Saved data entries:
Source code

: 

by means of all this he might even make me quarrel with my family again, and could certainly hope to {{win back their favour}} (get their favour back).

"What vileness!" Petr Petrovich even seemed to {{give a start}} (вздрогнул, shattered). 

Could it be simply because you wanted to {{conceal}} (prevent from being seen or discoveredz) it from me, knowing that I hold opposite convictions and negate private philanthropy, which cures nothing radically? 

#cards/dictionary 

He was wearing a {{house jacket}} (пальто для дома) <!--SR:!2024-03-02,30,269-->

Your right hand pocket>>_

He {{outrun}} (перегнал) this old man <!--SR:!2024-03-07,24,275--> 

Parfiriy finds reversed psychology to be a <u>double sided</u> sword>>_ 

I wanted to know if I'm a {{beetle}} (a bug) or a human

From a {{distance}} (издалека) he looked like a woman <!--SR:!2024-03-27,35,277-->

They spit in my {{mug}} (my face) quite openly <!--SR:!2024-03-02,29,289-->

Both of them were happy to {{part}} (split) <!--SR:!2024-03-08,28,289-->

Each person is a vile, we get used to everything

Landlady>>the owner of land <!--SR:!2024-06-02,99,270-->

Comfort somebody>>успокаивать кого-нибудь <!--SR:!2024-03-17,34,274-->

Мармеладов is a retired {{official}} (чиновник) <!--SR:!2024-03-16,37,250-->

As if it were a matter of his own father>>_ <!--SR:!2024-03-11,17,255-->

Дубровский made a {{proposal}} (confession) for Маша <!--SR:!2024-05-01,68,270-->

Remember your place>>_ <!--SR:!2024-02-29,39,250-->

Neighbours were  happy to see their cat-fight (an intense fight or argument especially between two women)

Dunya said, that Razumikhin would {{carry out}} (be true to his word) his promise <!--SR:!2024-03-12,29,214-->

### Task details
Scan the data above, please, and give the number of lines where the word "that" occurs, with no further text.

### Written solution
2